* _PROVIDED INFORMATION_:
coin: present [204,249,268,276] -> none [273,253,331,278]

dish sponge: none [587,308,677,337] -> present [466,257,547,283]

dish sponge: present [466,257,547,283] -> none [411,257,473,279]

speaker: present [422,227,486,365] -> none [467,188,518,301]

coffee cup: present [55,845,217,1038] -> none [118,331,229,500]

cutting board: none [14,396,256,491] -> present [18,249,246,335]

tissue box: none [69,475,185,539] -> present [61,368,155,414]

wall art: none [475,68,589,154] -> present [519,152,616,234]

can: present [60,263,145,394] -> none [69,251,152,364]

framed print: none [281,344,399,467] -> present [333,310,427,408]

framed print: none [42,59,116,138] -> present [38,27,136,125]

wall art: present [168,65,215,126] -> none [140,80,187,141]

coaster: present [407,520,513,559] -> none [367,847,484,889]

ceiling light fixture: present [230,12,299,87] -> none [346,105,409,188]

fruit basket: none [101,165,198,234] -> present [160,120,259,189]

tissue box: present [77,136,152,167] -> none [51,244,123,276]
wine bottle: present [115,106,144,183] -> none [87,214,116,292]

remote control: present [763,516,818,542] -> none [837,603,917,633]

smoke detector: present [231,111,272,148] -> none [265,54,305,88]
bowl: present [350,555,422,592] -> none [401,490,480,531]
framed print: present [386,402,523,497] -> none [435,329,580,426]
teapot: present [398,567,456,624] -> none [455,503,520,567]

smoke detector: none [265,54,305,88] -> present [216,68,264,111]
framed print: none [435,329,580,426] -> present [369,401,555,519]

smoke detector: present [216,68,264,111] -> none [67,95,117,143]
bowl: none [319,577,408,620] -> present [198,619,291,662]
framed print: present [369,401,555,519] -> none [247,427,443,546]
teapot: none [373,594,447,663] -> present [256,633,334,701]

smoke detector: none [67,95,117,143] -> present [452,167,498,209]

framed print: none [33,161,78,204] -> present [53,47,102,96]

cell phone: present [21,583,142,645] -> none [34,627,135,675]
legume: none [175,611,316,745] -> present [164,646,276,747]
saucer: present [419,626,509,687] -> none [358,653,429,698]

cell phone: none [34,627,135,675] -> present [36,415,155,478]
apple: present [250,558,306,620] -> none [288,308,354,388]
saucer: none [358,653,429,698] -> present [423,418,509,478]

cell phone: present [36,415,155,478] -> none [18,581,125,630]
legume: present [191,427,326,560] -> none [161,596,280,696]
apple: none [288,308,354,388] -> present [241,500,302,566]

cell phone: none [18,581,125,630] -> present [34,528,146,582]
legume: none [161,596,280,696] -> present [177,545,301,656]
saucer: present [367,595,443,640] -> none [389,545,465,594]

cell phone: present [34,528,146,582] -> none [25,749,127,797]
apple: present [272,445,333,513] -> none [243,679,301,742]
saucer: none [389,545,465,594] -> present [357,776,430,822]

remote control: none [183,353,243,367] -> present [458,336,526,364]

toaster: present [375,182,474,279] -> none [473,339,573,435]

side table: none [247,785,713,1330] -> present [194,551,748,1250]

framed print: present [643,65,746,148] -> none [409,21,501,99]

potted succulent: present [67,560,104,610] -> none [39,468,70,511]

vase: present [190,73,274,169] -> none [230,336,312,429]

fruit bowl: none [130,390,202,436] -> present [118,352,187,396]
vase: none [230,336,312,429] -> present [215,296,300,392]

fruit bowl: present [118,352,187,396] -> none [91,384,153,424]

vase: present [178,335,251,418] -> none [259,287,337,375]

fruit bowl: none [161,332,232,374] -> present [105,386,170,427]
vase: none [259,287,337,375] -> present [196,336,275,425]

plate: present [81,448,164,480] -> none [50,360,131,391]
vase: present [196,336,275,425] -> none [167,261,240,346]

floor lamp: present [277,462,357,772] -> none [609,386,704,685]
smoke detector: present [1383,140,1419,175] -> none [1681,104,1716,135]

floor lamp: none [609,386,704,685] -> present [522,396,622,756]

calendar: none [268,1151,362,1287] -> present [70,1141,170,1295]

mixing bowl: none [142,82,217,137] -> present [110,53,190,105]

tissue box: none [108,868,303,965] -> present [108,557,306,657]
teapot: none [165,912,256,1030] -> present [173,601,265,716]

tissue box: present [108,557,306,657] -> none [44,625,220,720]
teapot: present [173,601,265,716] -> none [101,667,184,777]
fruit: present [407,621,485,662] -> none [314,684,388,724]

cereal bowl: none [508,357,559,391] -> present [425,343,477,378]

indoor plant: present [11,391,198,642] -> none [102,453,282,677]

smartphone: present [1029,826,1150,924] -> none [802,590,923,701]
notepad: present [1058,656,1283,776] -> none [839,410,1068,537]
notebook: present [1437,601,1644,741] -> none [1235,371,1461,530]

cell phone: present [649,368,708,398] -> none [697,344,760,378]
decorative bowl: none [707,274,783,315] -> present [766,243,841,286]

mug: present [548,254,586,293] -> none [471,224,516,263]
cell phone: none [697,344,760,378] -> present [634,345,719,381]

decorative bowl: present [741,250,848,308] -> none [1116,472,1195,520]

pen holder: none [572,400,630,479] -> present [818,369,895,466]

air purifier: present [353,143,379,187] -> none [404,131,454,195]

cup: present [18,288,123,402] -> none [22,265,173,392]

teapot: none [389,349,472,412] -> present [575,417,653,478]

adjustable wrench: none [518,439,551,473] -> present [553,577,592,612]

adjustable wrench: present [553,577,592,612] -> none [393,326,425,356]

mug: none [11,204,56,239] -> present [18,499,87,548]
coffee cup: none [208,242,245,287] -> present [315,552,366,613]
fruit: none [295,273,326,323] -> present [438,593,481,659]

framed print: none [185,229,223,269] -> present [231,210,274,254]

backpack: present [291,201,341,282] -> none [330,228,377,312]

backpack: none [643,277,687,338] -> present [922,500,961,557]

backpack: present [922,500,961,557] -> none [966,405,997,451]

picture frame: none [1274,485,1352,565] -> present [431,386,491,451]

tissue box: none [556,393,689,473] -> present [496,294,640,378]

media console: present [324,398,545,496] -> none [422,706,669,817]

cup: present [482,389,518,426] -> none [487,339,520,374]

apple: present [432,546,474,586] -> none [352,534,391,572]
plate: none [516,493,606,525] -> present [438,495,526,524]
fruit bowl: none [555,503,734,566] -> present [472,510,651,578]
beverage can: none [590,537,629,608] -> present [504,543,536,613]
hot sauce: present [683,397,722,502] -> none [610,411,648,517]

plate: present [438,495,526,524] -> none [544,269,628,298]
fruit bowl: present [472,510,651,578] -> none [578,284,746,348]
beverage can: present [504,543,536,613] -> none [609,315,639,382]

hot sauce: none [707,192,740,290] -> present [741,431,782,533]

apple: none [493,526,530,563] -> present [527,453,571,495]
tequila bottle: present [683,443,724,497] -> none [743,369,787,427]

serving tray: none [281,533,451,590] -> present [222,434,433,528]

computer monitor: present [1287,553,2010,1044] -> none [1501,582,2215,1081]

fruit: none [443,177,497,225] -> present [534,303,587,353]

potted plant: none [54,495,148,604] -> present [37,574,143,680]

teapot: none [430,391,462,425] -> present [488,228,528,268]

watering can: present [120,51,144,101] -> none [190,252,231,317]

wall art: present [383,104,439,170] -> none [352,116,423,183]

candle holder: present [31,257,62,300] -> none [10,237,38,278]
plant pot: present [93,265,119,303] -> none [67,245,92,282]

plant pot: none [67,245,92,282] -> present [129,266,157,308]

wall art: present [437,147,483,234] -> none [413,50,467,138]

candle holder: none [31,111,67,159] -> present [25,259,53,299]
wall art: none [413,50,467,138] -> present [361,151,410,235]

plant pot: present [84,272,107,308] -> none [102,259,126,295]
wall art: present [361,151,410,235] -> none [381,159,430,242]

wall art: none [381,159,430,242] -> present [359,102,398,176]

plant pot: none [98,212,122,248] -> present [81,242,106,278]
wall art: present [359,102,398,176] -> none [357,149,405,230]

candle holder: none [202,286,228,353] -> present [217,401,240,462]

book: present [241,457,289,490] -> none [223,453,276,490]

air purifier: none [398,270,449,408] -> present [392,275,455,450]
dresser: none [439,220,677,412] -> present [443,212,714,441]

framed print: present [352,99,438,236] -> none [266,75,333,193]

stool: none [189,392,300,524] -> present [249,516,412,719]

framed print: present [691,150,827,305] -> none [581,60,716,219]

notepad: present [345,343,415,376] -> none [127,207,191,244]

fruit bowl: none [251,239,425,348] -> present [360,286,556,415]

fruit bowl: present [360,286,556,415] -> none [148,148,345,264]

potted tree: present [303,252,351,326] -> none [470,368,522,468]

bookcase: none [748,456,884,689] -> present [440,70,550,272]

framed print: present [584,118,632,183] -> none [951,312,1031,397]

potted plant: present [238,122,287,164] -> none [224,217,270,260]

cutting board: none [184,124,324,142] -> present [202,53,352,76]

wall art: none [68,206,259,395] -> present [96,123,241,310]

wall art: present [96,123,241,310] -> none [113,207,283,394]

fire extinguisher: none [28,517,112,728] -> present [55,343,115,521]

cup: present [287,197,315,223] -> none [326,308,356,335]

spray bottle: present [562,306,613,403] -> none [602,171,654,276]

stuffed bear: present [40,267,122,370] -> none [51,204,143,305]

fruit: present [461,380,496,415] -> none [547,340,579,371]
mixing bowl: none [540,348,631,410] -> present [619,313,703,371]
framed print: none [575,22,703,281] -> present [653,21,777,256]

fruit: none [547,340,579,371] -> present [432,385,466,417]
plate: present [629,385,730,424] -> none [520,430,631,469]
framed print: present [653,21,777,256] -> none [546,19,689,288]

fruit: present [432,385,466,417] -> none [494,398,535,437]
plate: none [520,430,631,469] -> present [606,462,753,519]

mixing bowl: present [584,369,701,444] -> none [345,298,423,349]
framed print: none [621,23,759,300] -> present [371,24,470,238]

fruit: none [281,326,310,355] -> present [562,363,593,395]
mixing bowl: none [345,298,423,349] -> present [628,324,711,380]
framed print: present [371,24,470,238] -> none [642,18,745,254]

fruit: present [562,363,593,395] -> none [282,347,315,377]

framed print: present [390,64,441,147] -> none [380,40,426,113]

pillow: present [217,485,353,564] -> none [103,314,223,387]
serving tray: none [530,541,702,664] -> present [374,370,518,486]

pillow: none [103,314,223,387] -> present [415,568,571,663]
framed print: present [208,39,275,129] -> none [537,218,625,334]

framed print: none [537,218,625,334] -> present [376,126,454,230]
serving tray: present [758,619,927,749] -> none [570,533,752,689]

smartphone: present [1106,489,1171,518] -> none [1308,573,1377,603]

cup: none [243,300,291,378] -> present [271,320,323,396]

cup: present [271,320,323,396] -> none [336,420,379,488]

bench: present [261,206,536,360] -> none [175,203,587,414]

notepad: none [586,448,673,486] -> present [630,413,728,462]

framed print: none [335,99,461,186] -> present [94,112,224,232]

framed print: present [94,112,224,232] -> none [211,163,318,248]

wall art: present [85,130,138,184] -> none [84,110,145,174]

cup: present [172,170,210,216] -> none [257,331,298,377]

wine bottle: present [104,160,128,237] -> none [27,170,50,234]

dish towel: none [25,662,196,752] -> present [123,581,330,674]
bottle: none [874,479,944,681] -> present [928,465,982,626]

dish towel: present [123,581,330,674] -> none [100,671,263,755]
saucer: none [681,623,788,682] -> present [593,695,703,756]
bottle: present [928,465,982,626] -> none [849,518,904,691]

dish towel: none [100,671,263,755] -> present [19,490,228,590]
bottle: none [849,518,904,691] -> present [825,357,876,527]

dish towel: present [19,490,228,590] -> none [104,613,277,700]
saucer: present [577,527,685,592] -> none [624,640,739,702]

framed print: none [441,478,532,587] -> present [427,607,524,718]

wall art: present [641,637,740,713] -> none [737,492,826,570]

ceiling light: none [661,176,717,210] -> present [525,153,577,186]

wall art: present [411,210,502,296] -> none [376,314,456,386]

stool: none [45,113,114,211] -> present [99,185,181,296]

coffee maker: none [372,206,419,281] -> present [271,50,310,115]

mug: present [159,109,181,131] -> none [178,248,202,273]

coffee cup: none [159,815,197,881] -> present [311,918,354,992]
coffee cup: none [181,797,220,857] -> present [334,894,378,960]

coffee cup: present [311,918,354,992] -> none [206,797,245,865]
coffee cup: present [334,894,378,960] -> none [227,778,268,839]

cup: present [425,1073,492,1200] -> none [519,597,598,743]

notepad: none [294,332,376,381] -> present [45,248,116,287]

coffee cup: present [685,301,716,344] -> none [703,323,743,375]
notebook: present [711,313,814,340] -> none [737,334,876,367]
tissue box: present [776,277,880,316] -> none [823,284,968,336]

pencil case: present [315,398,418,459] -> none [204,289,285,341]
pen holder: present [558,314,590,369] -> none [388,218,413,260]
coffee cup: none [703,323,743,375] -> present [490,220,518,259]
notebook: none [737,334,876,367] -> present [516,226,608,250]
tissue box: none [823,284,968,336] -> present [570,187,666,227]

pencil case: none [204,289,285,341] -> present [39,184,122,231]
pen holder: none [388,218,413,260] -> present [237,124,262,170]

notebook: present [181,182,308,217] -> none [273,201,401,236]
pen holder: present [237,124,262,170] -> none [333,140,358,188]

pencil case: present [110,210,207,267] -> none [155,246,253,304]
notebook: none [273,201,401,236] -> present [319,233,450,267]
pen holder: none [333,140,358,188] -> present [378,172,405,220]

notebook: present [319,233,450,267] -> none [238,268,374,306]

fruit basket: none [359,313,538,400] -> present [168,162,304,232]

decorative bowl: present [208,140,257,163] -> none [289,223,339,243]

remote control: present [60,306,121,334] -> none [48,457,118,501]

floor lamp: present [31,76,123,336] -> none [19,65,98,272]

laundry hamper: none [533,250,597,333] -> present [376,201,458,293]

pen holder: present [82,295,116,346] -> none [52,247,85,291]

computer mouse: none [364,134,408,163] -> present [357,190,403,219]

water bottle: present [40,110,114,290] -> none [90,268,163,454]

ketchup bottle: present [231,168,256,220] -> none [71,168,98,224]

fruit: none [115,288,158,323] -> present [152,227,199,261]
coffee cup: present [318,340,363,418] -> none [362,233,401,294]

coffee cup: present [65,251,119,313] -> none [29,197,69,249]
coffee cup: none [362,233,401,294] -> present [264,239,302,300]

* _WHAT THE TASK REQUIRES_:
The response should hold exactly the lines starting at the line with "mug: present [159,109,181,131]" and ending at the line with "tissue box: none [823,284,968,336]", and no other line of the material above.

* _EXERCISE ANSWER_:
mug: present [159,109,181,131] -> none [178,248,202,273]

coffee cup: none [159,815,197,881] -> present [311,918,354,992]
coffee cup: none [181,797,220,857] -> present [334,894,378,960]

coffee cup: present [311,918,354,992] -> none [206,797,245,865]
coffee cup: present [334,894,378,960] -> none [227,778,268,839]

cup: present [425,1073,492,1200] -> none [519,597,598,743]

notepad: none [294,332,376,381] -> present [45,248,116,287]

coffee cup: present [685,301,716,344] -> none [703,323,743,375]
notebook: present [711,313,814,340] -> none [737,334,876,367]
tissue box: present [776,277,880,316] -> none [823,284,968,336]

pencil case: present [315,398,418,459] -> none [204,289,285,341]
pen holder: present [558,314,590,369] -> none [388,218,413,260]
coffee cup: none [703,323,743,375] -> present [490,220,518,259]
notebook: none [737,334,876,367] -> present [516,226,608,250]
tissue box: none [823,284,968,336] -> present [570,187,666,227]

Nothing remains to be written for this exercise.